Effort to curb notorious speed trap under review in Oregon

| 7/27/2005

With the Oregon Legislature expected to close down for the year as soon as mid-August, an effort to put a cap on a notorious speed trap is awaiting approval in the state’s House.

Sponsored by Sen. Floyd Prozanski, D-Eugene, the bill limits how much money the city of Coburg, a town of less than 1,000 people north of Eugene, is allowed to generate through speeding fines on traffic along Interstate 5.

According to The Associated Press, the cap of 10 percent of the city’s general fund would cut the Williamette Valley town’s revenues by about $180,000.

Supporters of the bill – SB1074 – said Coburg relies too heavily on traffic fines to pay for city services compared with most cities.

A survey by the League of Oregon Cities appears to support that claim.

Prozanski told legislators prior to the chamber’s 21-9 vote to advance the bill that the league found traffic fines represented about 4 percent of the average Oregon town’s general fund, with only six of those cities relying on traffic fines for more than 10 percent of their general fund with one reaching as much as 16 percent. In contrast, 25 percent of Coburg’s general fund comes from traffic fines, he said.

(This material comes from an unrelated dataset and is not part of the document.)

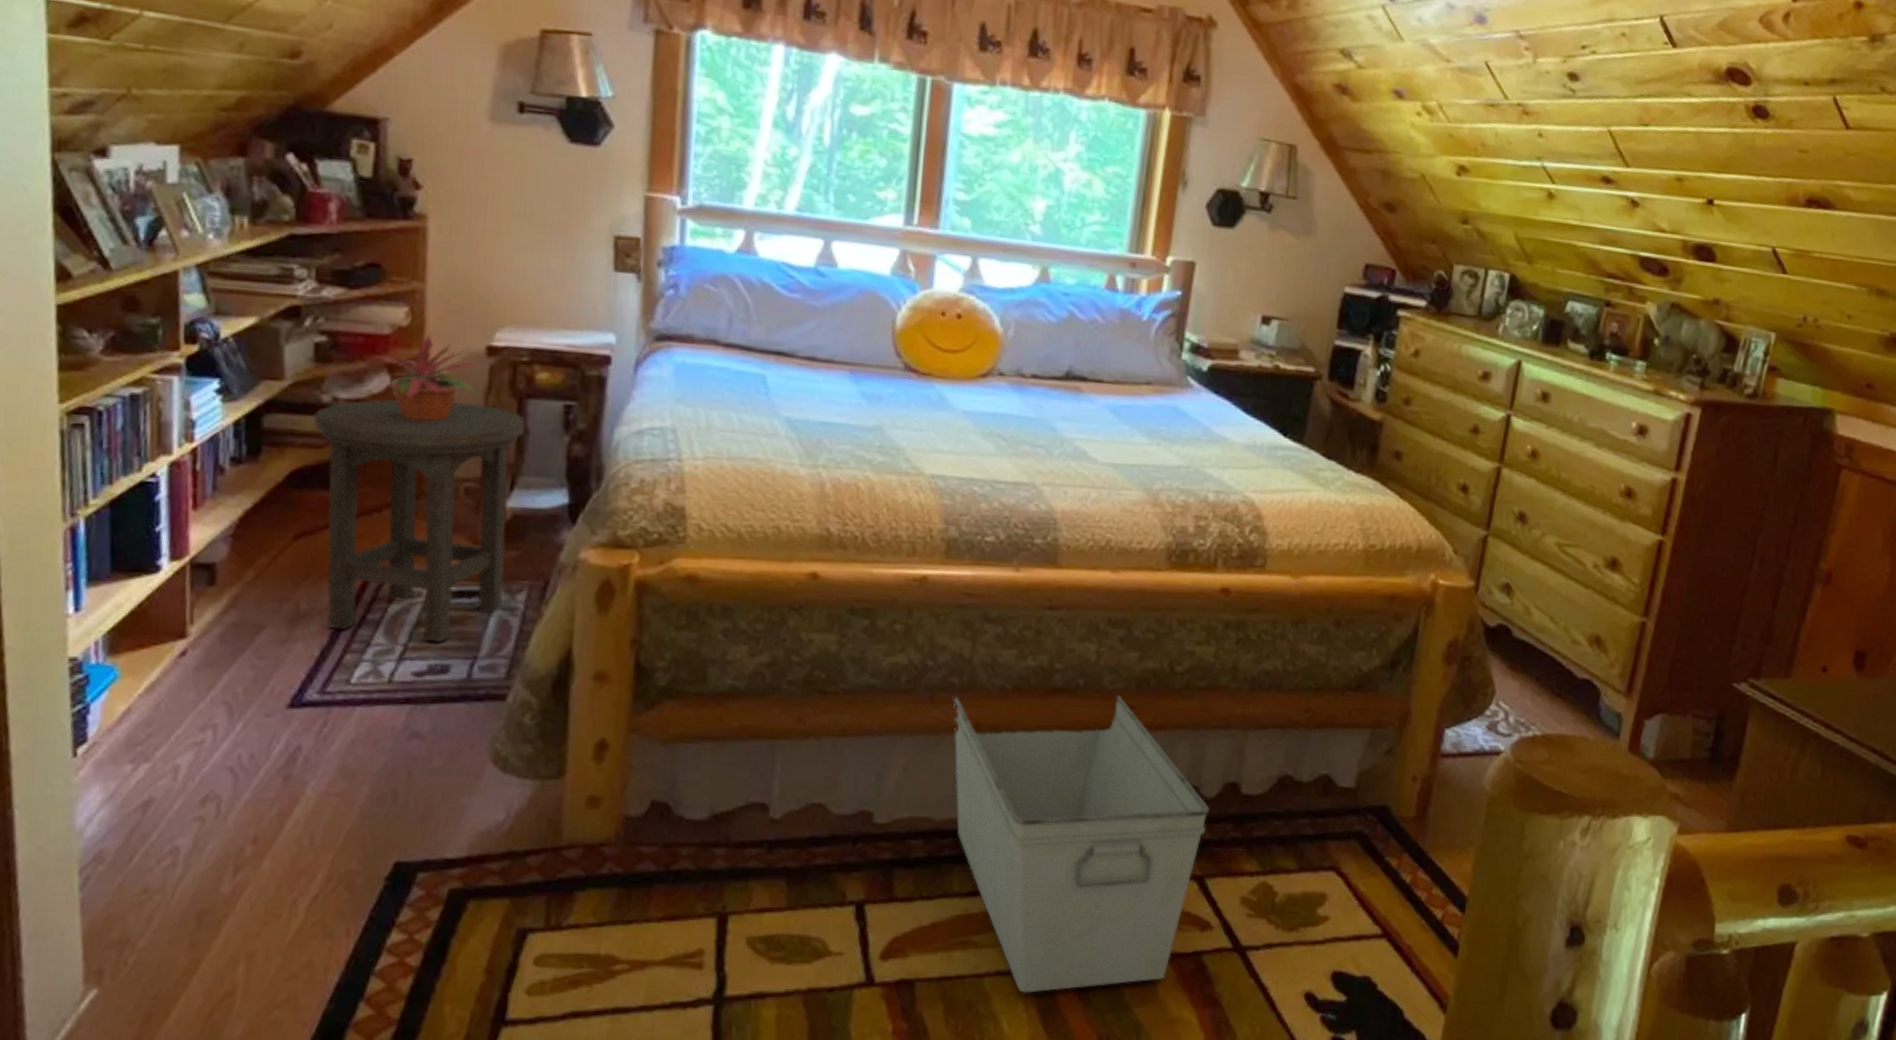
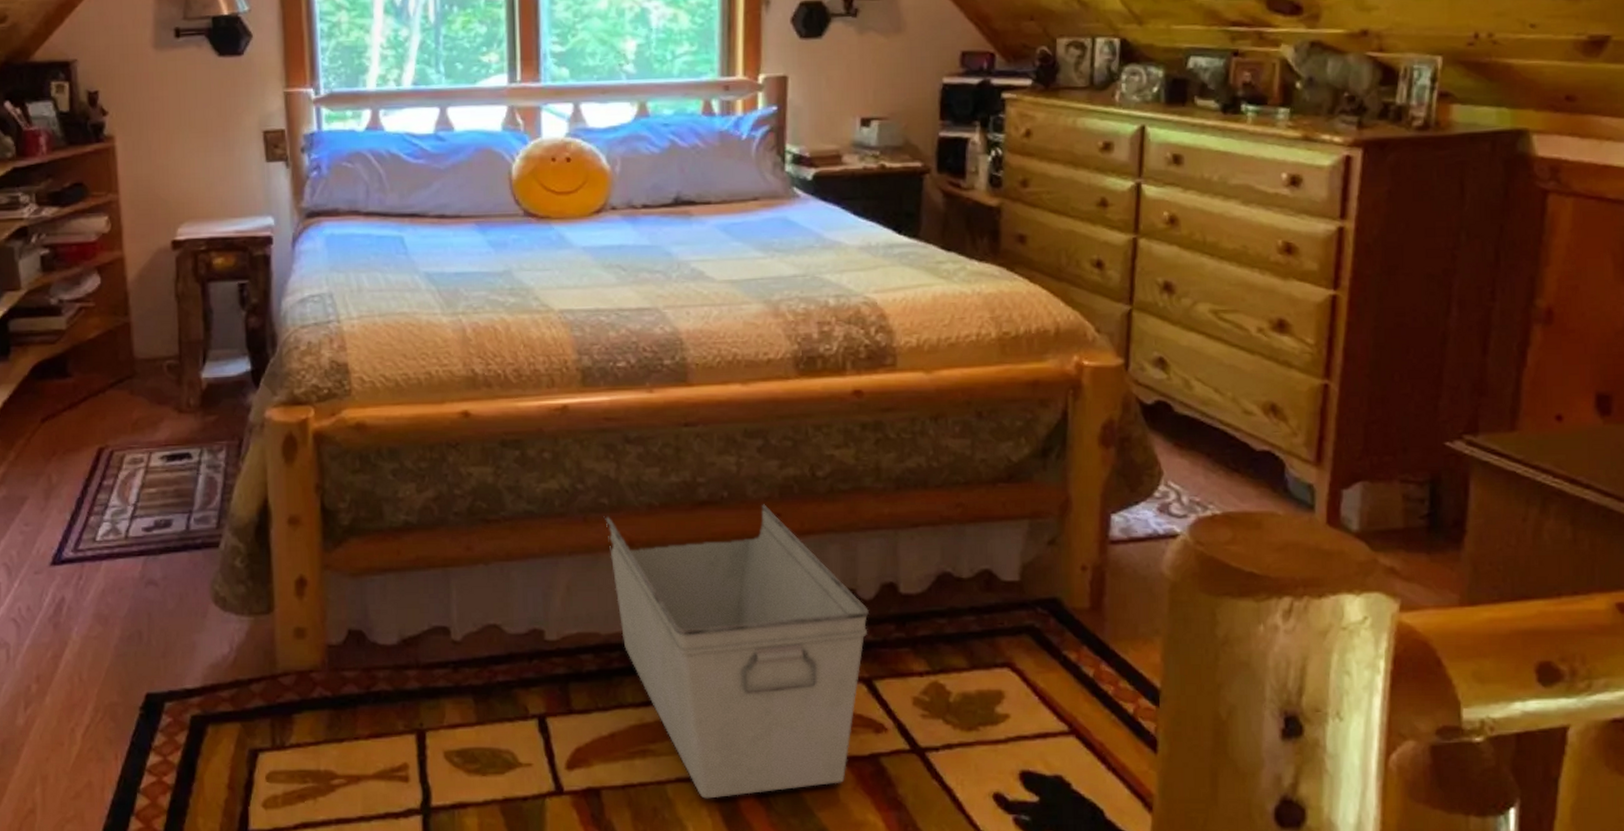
stool: present [312,398,526,643] -> none [45,291,210,501]
potted plant: present [369,334,484,422] -> none [84,236,171,312]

“The lesson here is, don’t rely on operating an I-5 speed trap to fund your city services, because there’s a day when the people say you’ve squeezed this lemon just a little too hard,” Sen. Ted Ferrioli, R-John Day, recently told the news agency.

The bill, which previously passed the Senate, is in the House Budget Committee where it must be approved before heading to the full chamber. If approved there, it would go to Gov. Ted Kulongoski’s desk.